Re: [PATCH V2 0/7] cpufreq: governors: Fix ABBA lockups
From: Rafael J. Wysocki
Date: Sun Feb 07 2016 - 21:27:11 EST
On Friday, February 05, 2016 06:22:35 PM Saravana Kannan wrote:
> On 02/04/2016 07:54 PM, Rafael J. Wysocki wrote:
> > On Thursday, February 04, 2016 07:18:32 PM Rafael J. Wysocki wrote:
> >> On Thu, Feb 4, 2016 at 6:44 PM, Saravana Kannan <skannan@xxxxxxxxxxxxxx> wrote:
> >>> On 02/04/2016 09:43 AM, Saravana Kannan wrote:
> >>>>
> >>>> On 02/04/2016 03:09 AM, Viresh Kumar wrote:
> >>>>>
> >>>>> On 04-02-16, 00:50, Rafael J. Wysocki wrote:
> >>>>>>
> >>>>>> This is exactly right. We've avoided one deadlock only to trip into
> >>>>>> another one.
> >>>>>>
> >>>>>> This happens because update_sampling_rate() acquires
> >>>>>> od_dbs_cdata.mutex which is held around cpufreq_governor_exit() by
> >>>>>> cpufreq_governor_dbs().
> >>>>>>
> >>>>>> Worse yet, a deadlock can still happen without (the new)

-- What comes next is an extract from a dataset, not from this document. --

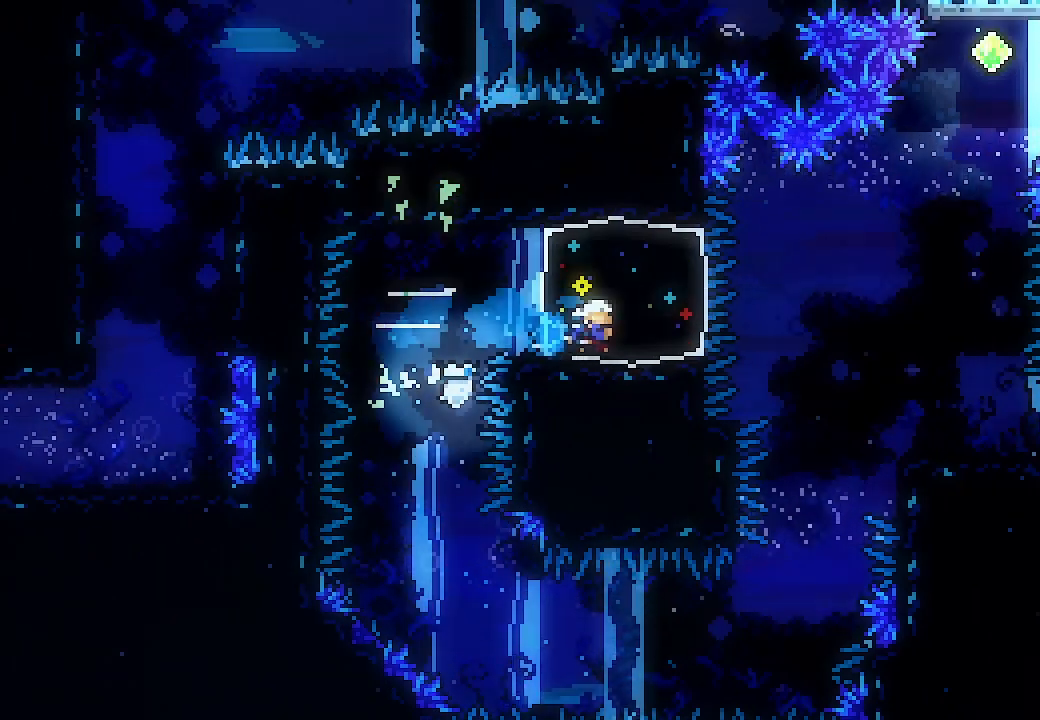
{"buttons": ["X", "L2", "DPAD_UP"], "left_stick": "center", "events": [[133, "A", "down"], [400, "DPAD_RIGHT", "up"], [400, "DPAD_UP", "down"], [467, "X", "down"], [500, "A", "up"]]}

> >>>>>> dbs_data->mutex, just between s_active and od_dbs_cdata.mutex if
> >>>>>> update_sampling_rate() runs in parallel with
> >>>>>> cpufreq_governor_dbs()->cpufreq_governor_exit() and the latter wins
> >>>>>> the race.
> >>>>>>
> >>>>>> It looks like we need to drop the governor mutex before putting the
> >>>>>> kobject in cpufreq_governor_exit().
> >>>>>
> >>
> >> [cut]
> >>
> >>>>
> >>>> No no no no! Let's not open up this can of worms of queuing up the work
> >>>> to handle a write to a sysfs file. It *MIGHT* work for this specific
> >>>> tunable (I haven't bothered to analyze), but this makes it impossible to
> >>>> return a useful/proper error value.
> >>>
> >>>
> >>> Sent too soon. Not only that, but it can also cause the writes to the sysfs
> >>> files to get processed in a different order and I don't know what other
> >>> issues/races THAT will open up.
> >>
> >> Well, I don't like this too.
> >>
> >> I actually do have an idea about how to fix these deadlocks, but it is
> >> on top of my cleanup series.
> >>
> >> I'll write more about it later today.
> >
> > Having actually posted that series again after cleaning it up I can say
> > what I'm thinking about hopefully without confusing anyone too much. So
> > please bear in mind that I'm going to refer to this series below:
> >
> > http://marc.info/?l=linux-pm&m=145463901630950&w=4
> >
> > Also this is more of a brain dump rather than actual design description,
> > so there may be holes etc in it. Please let me know if you can see any.
> >
> > The problem at hand is that policy->rwsem needs to be held around *all*
> > operations in cpufreq_set_policy(). In particular, it cannot be dropped
> > around invocations of __cpufreq_governor() with the event arg equal to
> > _EXIT as that leads to interesting races.
> >
> > Unfortunately, we know that holding policy->rwsem in those places leads
> > to a deadlock with governor sysfs attributes removal in cpufreq_governor_exit().
> >
> > Viresh attempted to fix this by avoiding to acquire policy->rwsem for governor
> > attributes access (as holding it is not necessary for them in principle). That
> > was a nice try, but it turned out to be insufficient because of another deadlock
> > scenario uncovered by it. Namely, since the ondemand governor's update_sampling_rate()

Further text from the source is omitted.